Orang yang ikhlas itu biasanya takut kalau dirinya menjadi terkenal, tersebar nama harum dirinya. Apalagi kalau ia termasuk orang yang dermawan, ia yakin bahwa penerimaan amal di sisi Allah itu bergantung pada hati sanubari bukan dengan penampilan luar, dan bahwa manusia sekalipun dikenal sampai ke penjuru dunia.

Kalau niatnya terkontaminasi, tidak ada seorang pun yang dapat menolongnya dari siksa Allah subhanahu wa ta’ala. Lalu bagaimana jika kita dalam posisi yang tidak bisa menolak ketenaran? Bagaimana menyikapinya?

Zuhud terhadap ketenaran

Imam Ibnu Syihab Al Zuhri berkata, “Kami tidak melihat zuhud yang melebihi zuhud terhadap kepemimpinan, Coba anda perhatikan orang yang zuhud terhadap makanan, minuman, dan harta, jika ia diberi jabatan sebagai pemimpin, ia pasti akan mempertahankannya.”

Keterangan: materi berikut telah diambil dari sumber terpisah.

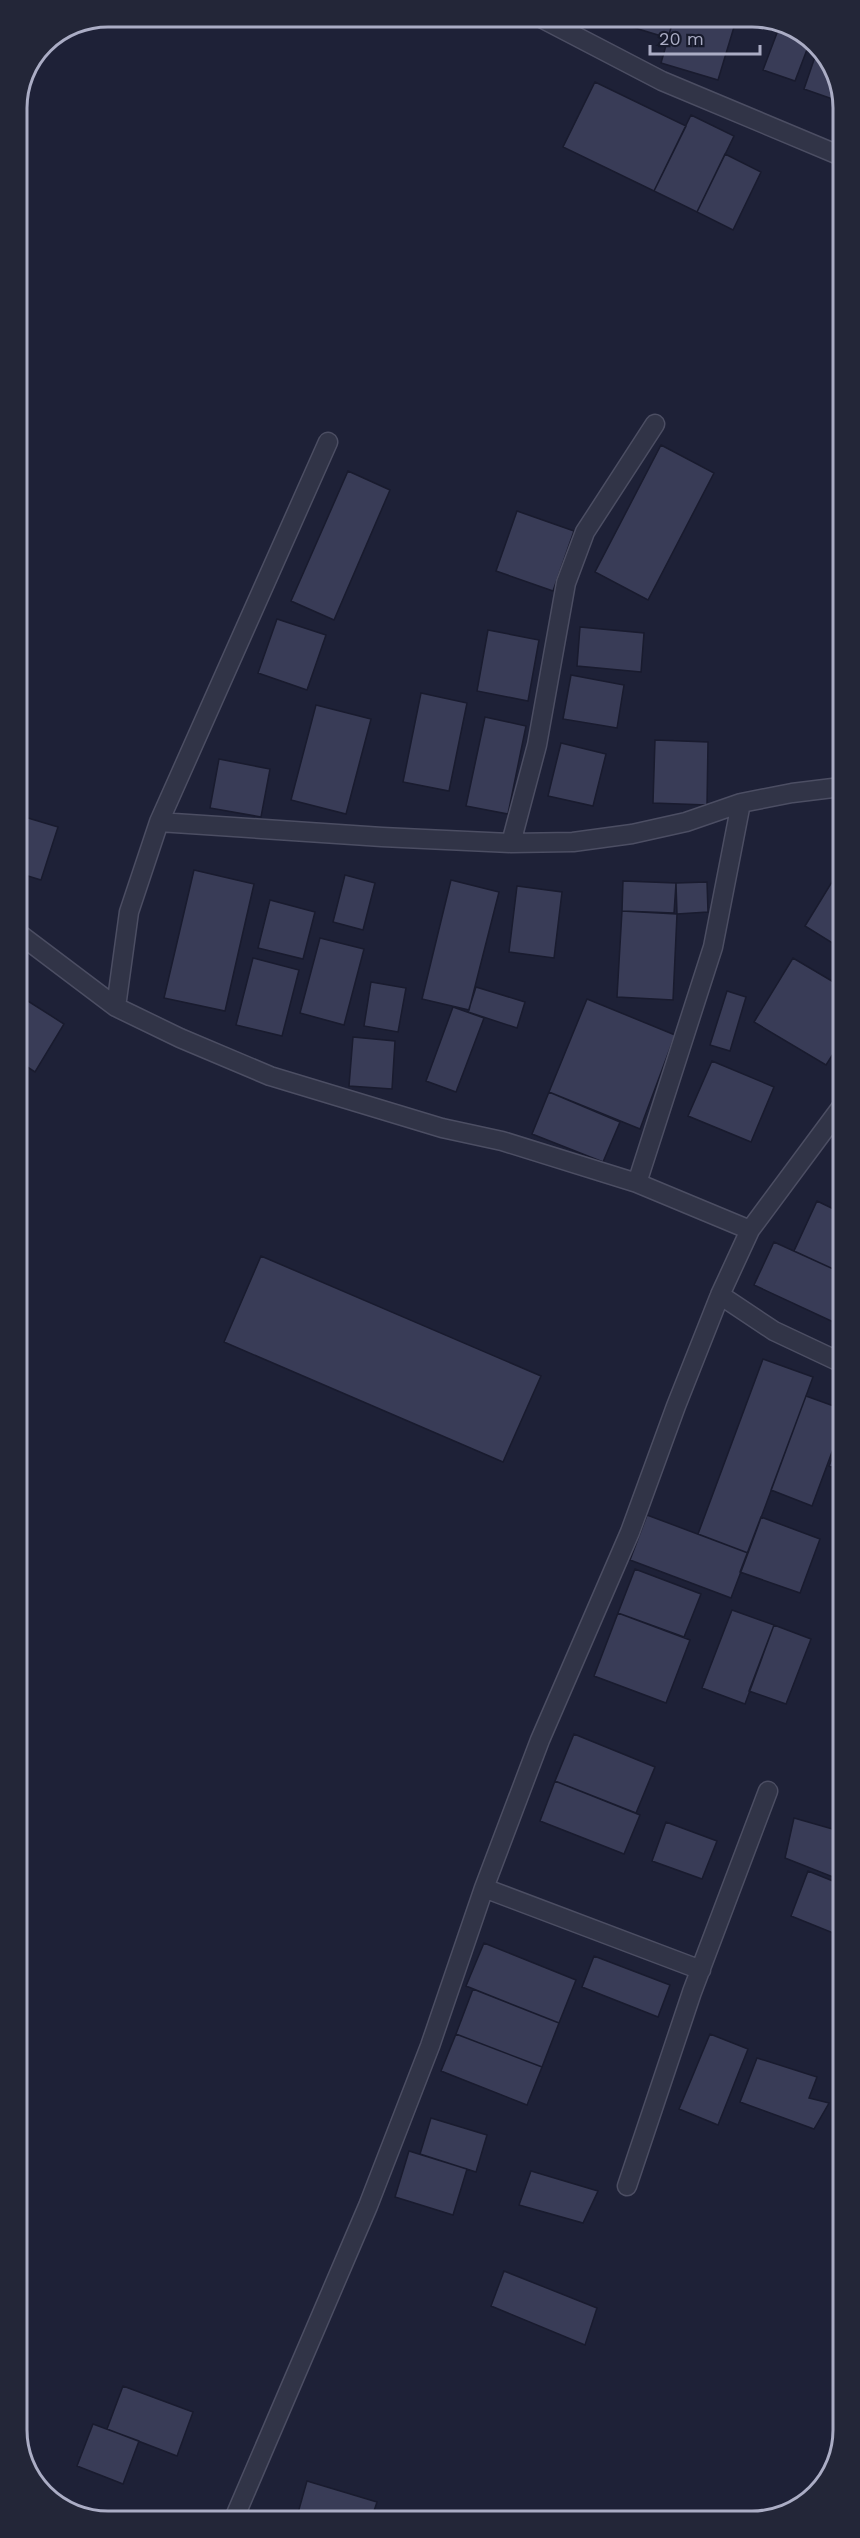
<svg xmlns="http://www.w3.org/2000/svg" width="860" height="2538" font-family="'Work Sans',sans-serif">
<rect width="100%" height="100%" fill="#1e2137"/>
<path fill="#393c57" stroke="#191b2e" stroke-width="1.5" d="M628,17H674L668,38L625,25Z
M674,17H737L718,80L661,63Z
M780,25L811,39L795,81L763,70Z
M818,48L840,84L841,102L804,89Z
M595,82L686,126L654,191L563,147Z
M691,115L734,136L697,212L654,191Z
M725,154L761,172L733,230L697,212Z
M661,445L714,473L648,600L595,572Z
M348,471L390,490L334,620L291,601Z
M517,511L574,531L553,591L496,571Z
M277,619L326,635L307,690L258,673Z
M580,627L644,633L641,672L577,666Z
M488,630L539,640L528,701L477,691Z
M571,675L624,685L617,728L563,719Z
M421,693L467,703L449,791L403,782Z
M316,705L371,719L346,814L291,800Z
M485,717L526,726L508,814L466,806Z
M655,740L708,742L707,805L653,803Z
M561,743L606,754L593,806L548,796Z
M219,759L270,769L261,817L210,808Z
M18,815L58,827L41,880L18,873Z
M194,870L254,884L225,1011L164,998Z
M345,875L375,883L363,930L333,922Z
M835,877L842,881V949L805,926Z
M451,880L499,892L469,1010L422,999Z
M623,881L676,883L674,913L622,911Z
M707,882L708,912L677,914L676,883Z
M517,886L562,892L554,958L509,952Z
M270,900L315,912L303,959L258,948Z
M622,911L677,914L673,1000L617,997Z
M320,938L364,949L344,1025L300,1013Z
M253,958L299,970L282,1036L236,1025Z
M793,958L842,987V1040L826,1065L754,1022Z
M371,982L406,988L398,1032L364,1026Z
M476,987L525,1002L517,1028L468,1012Z
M727,991L746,997L730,1051L710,1045Z
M20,996L64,1024L35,1072L18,1061Z
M587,999L675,1035L640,1129L549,1092Z
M453,1007L484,1018L456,1092L426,1081Z
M353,1037L395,1041L392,1089L349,1086Z
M18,1061L26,1066L18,1079Z
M712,1061L774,1087L751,1142L688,1116Z
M549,1092L620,1122L603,1162L532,1134Z
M817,1201L842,1213V1273L794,1251Z
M774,1242L842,1273V1326L754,1285Z
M261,1256L541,1376L503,1462L224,1342Z
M763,1359L813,1377L748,1553L698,1534Z
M806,1396L842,1409V1425L812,1506L771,1490Z
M842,1435V1471L829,1466Z
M647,1515L748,1553L731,1598L630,1560Z
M761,1517L820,1539L800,1593L740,1572Z
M635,1569L701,1594L684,1637L618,1613Z
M732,1610L774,1625L745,1704L702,1688Z
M618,1613L690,1640L666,1703L594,1676Z
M774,1625L811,1639L786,1704L749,1691Z
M574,1734L655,1767L636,1813L555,1781Z
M555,1781L640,1815L624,1854L540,1821Z
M794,1818L843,1832V1881L785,1858Z
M666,1822L717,1841L702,1879L652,1861Z
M808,1871L843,1885V1937L791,1916Z
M484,1943L576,1980L559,2023L466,1986Z
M594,1956L670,1985L658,2017L582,1987Z
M473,1989L559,2023L542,2067L456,2034Z
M456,2034L542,2067L527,2105L441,2071Z
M710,2034L748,2049L718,2125L679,2109Z
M757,2058L817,2077L809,2098L829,2103L814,2129L740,2102Z
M431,2118L487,2135L476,2172L420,2154Z
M409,2151L467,2169L453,2215L395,2197Z
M531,2171L598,2191L583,2223L519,2205Z
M504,2271L597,2308L585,2345L491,2306Z
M123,2386L193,2412L177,2456L107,2429Z
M93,2424L139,2441L123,2484L77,2466Z
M307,2481L377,2502L371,2520H296Z"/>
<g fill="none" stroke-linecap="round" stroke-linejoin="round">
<g stroke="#4c4e63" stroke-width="21">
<path id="minor" d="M539,17L662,81L841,156
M159,822L382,837L511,843L573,842L632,834L686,822L741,803L792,793L841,787
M511,843L537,745L566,583L585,532L655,424
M18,933L116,1007L180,1038L270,1076L442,1128L502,1141L637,1183L750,1230
M116,1007L129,912L159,822L328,442
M637,1183L713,947L741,803
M720,1295L774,1331L842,1363
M484,1888L701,1970
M627,2186L692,1992L768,1791
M233,2521L368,2206L430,2046L484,1888L540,1740L630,1532L676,1406L720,1295L750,1230L842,1106"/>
</g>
<use href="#minor" stroke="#313447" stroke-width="18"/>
</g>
<path d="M0 0H860V2538H0ZM108 27H752A81 81 0 0 1 833 108V2430A81 81 0 0 1 752 2511H108A81 81 0 0 1 27 2430V108A81 81 0 0 1 108 27Z" fill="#232638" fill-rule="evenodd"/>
<path fill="none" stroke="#abadc5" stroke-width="3" d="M108 27H752A81 81 0 0 1 833 108V2430A81 81 0 0 1 752 2511H108A81 81 0 0 1 27 2430V108A81 81 0 0 1 108 27Z"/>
<path d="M650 45v9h110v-9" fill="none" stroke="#abadc5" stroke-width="3"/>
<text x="659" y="45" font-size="18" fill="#abadc5" stroke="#171a2c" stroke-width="4.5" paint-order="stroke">20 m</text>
</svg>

Dikatakan bahwa zuhud terhadap pangkat, penampilan, ketenaran, dan popularitas lebih besar nilainya daripada zuhud terhadap harta, syahwat perut dan kemaluan. Hal inilah yang menjadikan para ulama dan orang-orang saleh dari generasi terdahulu khawatir hati mereka terkena fitnah ketenaran serta sihir pangkat dan popularitas. Mereka memperingatkan kepada murid-murid mereka agar waspada terhadap hal tersebut.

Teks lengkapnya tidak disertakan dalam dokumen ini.